Being in Bethlehem at the time of PA Chairman Yasser Arafat and his gangs was like history repeating. I was reminded of the intense hatred shown by King Herod during the time of Jesus’ birth. The persecution and abuse of Christians was not a new experience for Bethlehem. Herod set the benchmark for evil when he ordered the massacre of children.
“Then Herod, when he saw that he was deceived by the wise men, was exceedingly angry; and he sent forth and put to death all the male children who were in Bethlehem and in all its districts, from two years old and under, according to the time which he had determined from the wise men. Then was fulfilled what was spoken by Jeremiah the prophet, saying: “A voice was heard in Ramah, Lamentation, weeping, and great mourning, Rachel weeping for her children, Refusing to be comforted, Because they are no more.” (Matthew 2: 16-18)
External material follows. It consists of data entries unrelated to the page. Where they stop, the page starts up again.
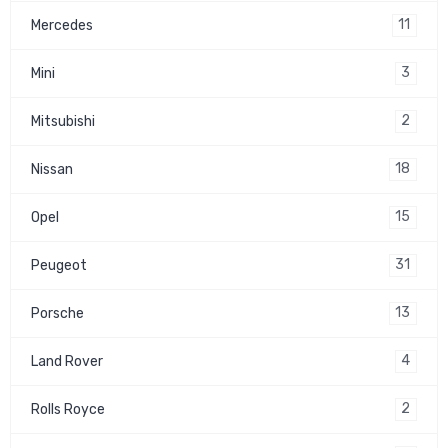
11
Mercedes
3
Mini
2
Mitsubishi
18
Nissan
15
Opel
31
Peugeot
13
Porsche
4
Land Rover
2
Rolls Royce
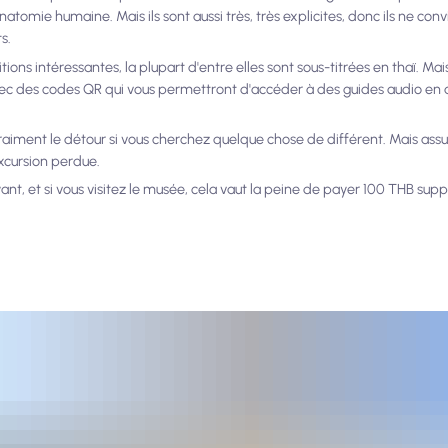
anatomie humaine. Mais ils sont aussi très, très explicites, donc ils ne co
s.
s intéressantes, la plupart d'entre elles sont sous-titrées en thaï. Mais
avec des codes QR qui vous permettront d'accéder à des guides audio en a
 vraiment le détour si vous cherchez quelque chose de différent. Mais assu
excursion perdue.
yant, et si vous visitez le musée, cela vaut la peine de payer 100 THB su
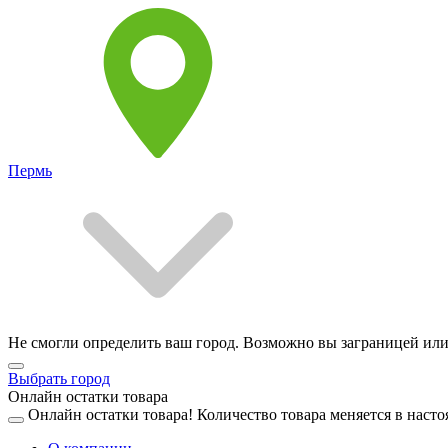
Пермь
Не смогли определить ваш город. Возможно вы заграницей или
Выбрать город
Онлайн остатки товара
Онлайн остатки товара!
Количество товара меняется в насто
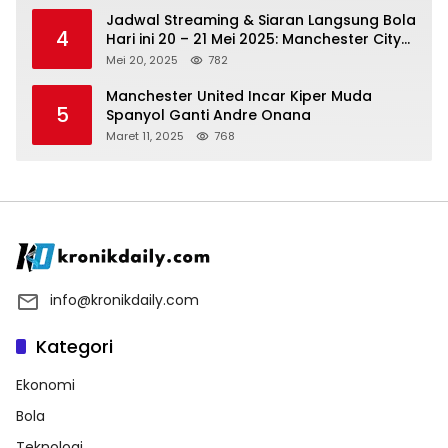
Jadwal Streaming & Siaran Langsung Bola
4
Hari ini 20 – 21 Mei 2025: Manchester City
vs Bournemouth
Mei 20, 2025
782
Manchester United Incar Kiper Muda
5
Spanyol Ganti Andre Onana
Maret 11, 2025
768
info@kronikdaily.com
Kategori
Ekonomi
Bola
Teknologi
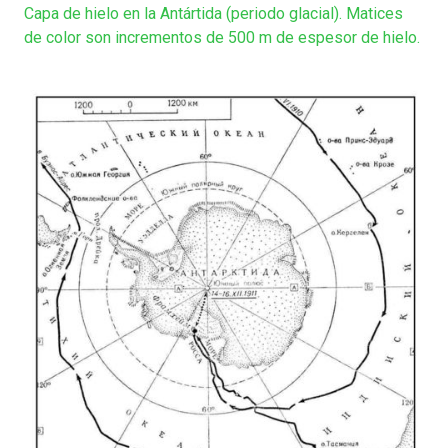
Capa de hielo en la Antártida (periodo glacial). Matices
de color son incrementos de 500 m de espesor de hielo.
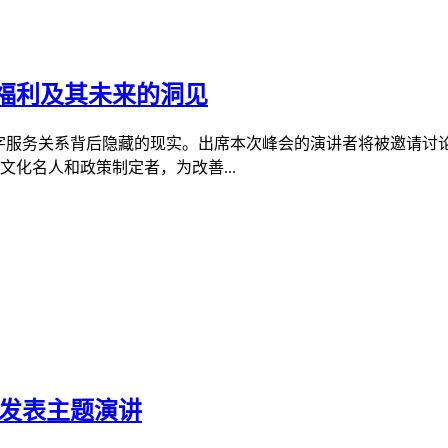
福利及其未来的洞见
字服务关系背后隐藏的现实。出席本次峰会的演讲者将被邀请讨
文化名人和政策制定者，为改善...
东发表主题演讲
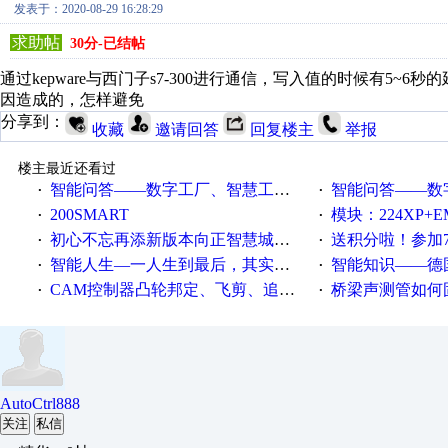
发表于：2020-08-29 16:28:29
求助帖
30分-已结帖
通过kepware与西门子s7-300进行通信，写入值的时候有5
因造成的，怎样避免
分享到：
收藏
邀请回答
回复楼主
举报
楼主最近还看过
智能问答——数字工厂、智慧工厂和智能制造三者的区别是什么？
智能问答——数字化工厂与传
·
·
200SMART
模块：224XP+EM223+EM231+EM2
·
·
初心不忘再添新版本向正智慧城市云展厅3.0版亮相
送积分啦！参加7月6日
·
·
智能人生—一人生到最后，其实拼的都是人品
智能知识——德国工业崛起过
·
·
CAM控制器凸轮邦定、飞剪、追剪等C功能块
桥梁声测管如何固定
·
·
AutoCtrl888
关注
私信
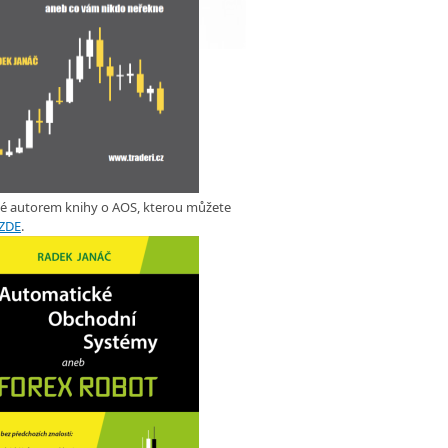
ké autorem knihy o AOS, kterou můžete
ZDE
.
The weeping of Rachel continues in Bethlehem today. So many innocents have been brutally persecuted there. This gloom contrasts the bright light of hope the birth of the Saviour offers.
“But you, Bethlehem, in the land of Judah, are not the least among the rulers of Judah; For out of you shall come a Ruler Who will shepherd My people Israel.’ ” (Matt. 2: 6) How sad His Light is so brutally challenged in this select location?
The contest between darkness and light is real and His triumph is assured, so we entered Bethlehem with great expectations. Our hosts treated us to a delicious lunch and hospitality, an outstanding attribute common among the Arab people.